- [THE DATA]:
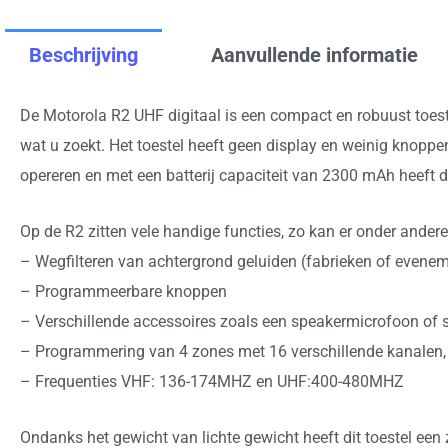
Beschrijving
Aanvullende informatie
De Motorola R2 UHF digitaal is een compact en robuust toeste
wat u zoekt. Het toestel heeft geen display en weinig knoppe
opereren en met een batterij capaciteit van 2300 mAh heeft di
Op de R2 zitten vele handige functies, zo kan er onder ande
– Wegfilteren van achtergrond geluiden (fabrieken of evene
– Programmeerbare knoppen
– Verschillende accessoires zoals een speakermicrofoon of s
– Programmering van 4 zones met 16 verschillende kanalen, d
– Frequenties VHF: 136-174MHZ en UHF:400-480MHZ
Ondanks het gewicht van lichte gewicht heeft dit toestel ee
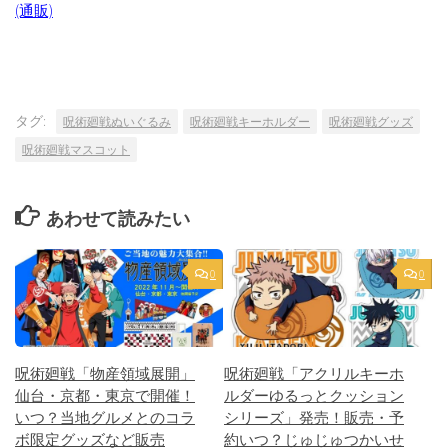
(通販)
タグ:
呪術廻戦ぬいぐるみ
呪術廻戦キーホルダー
呪術廻戦グッズ
呪術廻戦マスコット
あわせて読みたい
0
0
呪術廻戦「物産領域展開」
呪術廻戦「アクリルキーホ
仙台・京都・東京で開催！
ルダーゆるっとクッション
いつ？当地グルメとのコラ
シリーズ」発売！販売・予
ボ限定グッズなど販売
約いつ？じゅじゅつかいせ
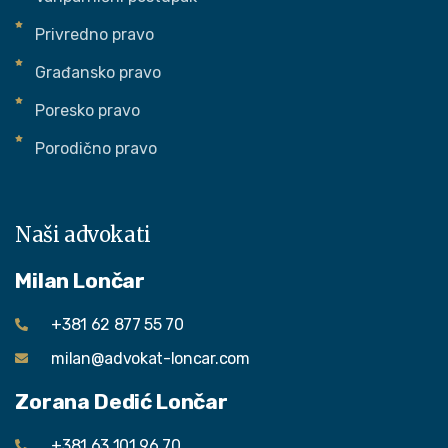
Privredno pravo
Građansko pravo
Poresko pravo
Porodično pravo
Naši advokati
Milan Lončar
+381 62 877 55 70
milan@advokat-loncar.com
Zorana Dedić Lončar
+381 63 101 96 70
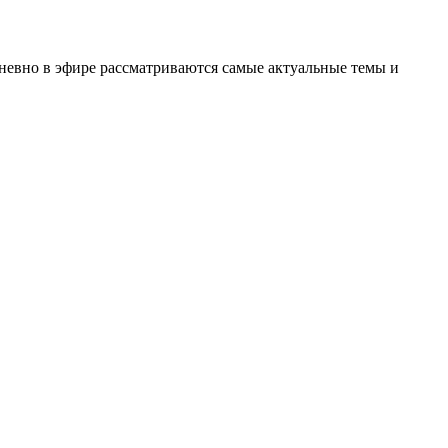
невно в эфире рассматриваются самые актуальные темы и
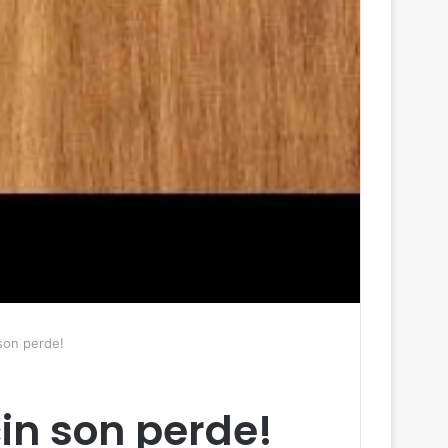
 son perde!
in son perde!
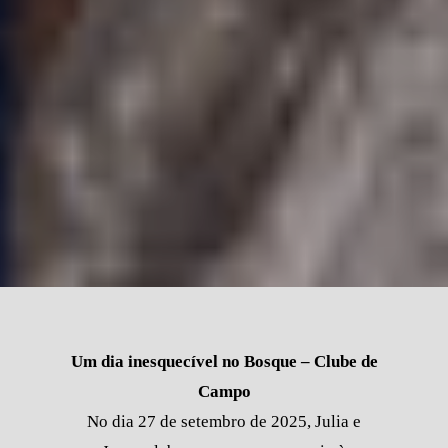
Um dia inesquecível no Bosque – Clube de
Campo
No dia 27 de setembro de 2025, Julia e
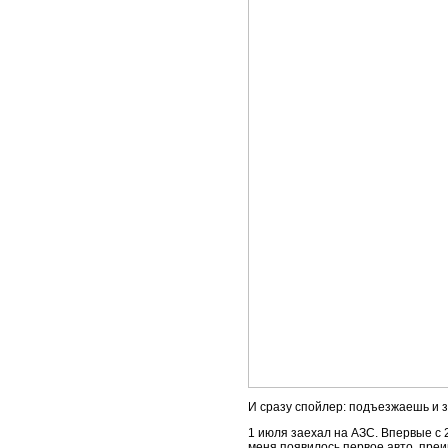
И сразу спойлер: подъезжаешь и 
1 июля заехал на АЗС. Впервые с 2
меня появилось первое авто, пре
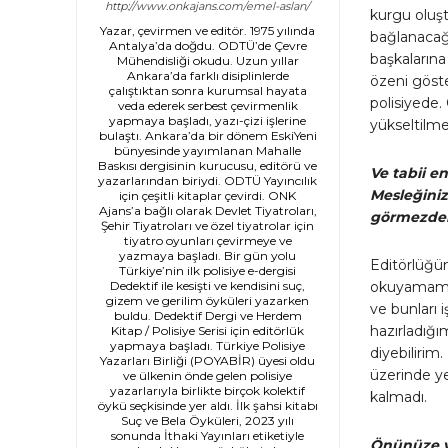
http://www.onkajans.com/emel-aslan/
kurgu oluş
Yazar, çevirmen ve editör. 1975 yılında
bağlanacağ
Antalya’da doğdu. ODTÜ’de Çevre
başkalarına
Mühendisliği okudu. Uzun yıllar
Ankara’da farklı disiplinlerde
özeni göste
çalıştıktan sonra kurumsal hayata
polisiyede. 
veda ederek serbest çevirmenlik
yapmaya başladı, yazı-çizi işlerine
yükseltilm
bulaştı. Ankara’da bir dönem EskiYeni
bünyesinde yayımlanan Mahalle
Baskısı dergisinin kurucusu, editörü ve
Ve tabii e
yazarlarından biriydi. ODTÜ Yayıncılık
Mesleğiniz
için çeşitli kitaplar çevirdi. ONK
Ajans’a bağlı olarak Devlet Tiyatroları,
görmezden 
Şehir Tiyatroları ve özel tiyatrolar için
tiyatro oyunları çevirmeye ve
yazmaya başladı. Bir gün yolu
Editörlüğü
Türkiye’nin ilk polisiye e-dergisi
okuyamamam.
Dedektif ile kesişti ve kendisini suç,
gizem ve gerilim öyküleri yazarken
ve bunları 
buldu. Dedektif Dergi ve Herdem
hazırladığı
Kitap / Polisiye Serisi için editörlük
yapmaya başladı. Türkiye Polisiye
diyebilirim
Yazarları Birliği (POYABİR) üyesi oldu
üzerinde ye
ve ülkenin önde gelen polisiye
yazarlarıyla birlikte birçok kolektif
kalmadı.
öykü seçkisinde yer aldı. İlk şahsi kitabı
Suç ve Bela Öyküleri, 2023 yılı
sonunda İthaki Yayınları etiketiyle
Önünüze ye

- [PROMPT]:
The preceding entries should be duplicated word for word; no picture belongs in the copy.

- [COMPLETED TASK]:
Beschrijving
Aanvullende informatie
De Motorola R2 UHF digitaal is een compact en robuust toeste
wat u zoekt. Het toestel heeft geen display en weinig knoppe
opereren en met een batterij capaciteit van 2300 mAh heeft di
Op de R2 zitten vele handige functies, zo kan er onder ande
– Wegfilteren van achtergrond geluiden (fabrieken of evene
– Programmeerbare knoppen
– Verschillende accessoires zoals een speakermicrofoon of s
– Programmering van 4 zones met 16 verschillende kanalen, d
– Frequenties VHF: 136-174MHZ en UHF:400-480MHZ
Ondanks het gewicht van lichte gewicht heeft dit toestel ee
(通販)
タグ:
呪術廻戦ぬいぐるみ
呪術廻戦キーホルダー
呪術廻戦グッズ
呪術廻戦マスコット
あわせて読みたい
0
0
呪術廻戦「物産領域展開」
呪術廻戦「アクリルキーホ
仙台・京都・東京で開催！
ルダーゆるっとクッション
いつ？当地グルメとのコラ
シリーズ」発売！販売・予
ボ限定グッズなど販売
約いつ？じゅじゅつかいせ
Privredno pravo
Građansko pravo
Poresko pravo
Porodično pravo
Naši advokati
Milan Lončar
+381 62 877 55 70
milan@advokat-loncar.com
Zorana Dedić Lončar
+381 63 101 96 70
невно в эфире рассматриваются самые актуальные темы и
 son perde!
in son perde!
Um dia inesquecível no Bosque – Clube de
Campo
No dia 27 de setembro de 2025, Julia e
И сразу спойлер: подъезжаешь и 
1 июля заехал на АЗС. Впервые с 2
меня появилось первое авто, пре
http://www.onkajans.com/emel-aslan/
kurgu oluş
Yazar, çevirmen ve editör. 1975 yılında
bağlanacağ
Antalya’da doğdu. ODTÜ’de Çevre
başkalarına
Mühendisliği okudu. Uzun yıllar
Ankara’da farklı disiplinlerde
özeni göste
çalıştıktan sonra kurumsal hayata
polisiyede. 
veda ederek serbest çevirmenlik
yapmaya başladı, yazı-çizi işlerine
yükseltilm
bulaştı. Ankara’da bir dönem EskiYeni
bünyesinde yayımlanan Mahalle
Baskısı dergisinin kurucusu, editörü ve
Ve tabii e
yazarlarından biriydi. ODTÜ Yayıncılık
Mesleğiniz
için çeşitli kitaplar çevirdi. ONK
Ajans’a bağlı olarak Devlet Tiyatroları,
görmezden 
Şehir Tiyatroları ve özel tiyatrolar için
tiyatro oyunları çevirmeye ve
yazmaya başladı. Bir gün yolu
Editörlüğü
Türkiye’nin ilk polisiye e-dergisi
okuyamamam.
Dedektif ile kesişti ve kendisini suç,
gizem ve gerilim öyküleri yazarken
ve bunları 
buldu. Dedektif Dergi ve Herdem
hazırladığı
Kitap / Polisiye Serisi için editörlük
yapmaya başladı. Türkiye Polisiye
diyebilirim
Yazarları Birliği (POYABİR) üyesi oldu
üzerinde ye
ve ülkenin önde gelen polisiye
yazarlarıyla birlikte birçok kolektif
kalmadı.
öykü seçkisinde yer aldı. İlk şahsi kitabı
Suç ve Bela Öyküleri, 2023 yılı
sonunda İthaki Yayınları etiketiyle
Önünüze ye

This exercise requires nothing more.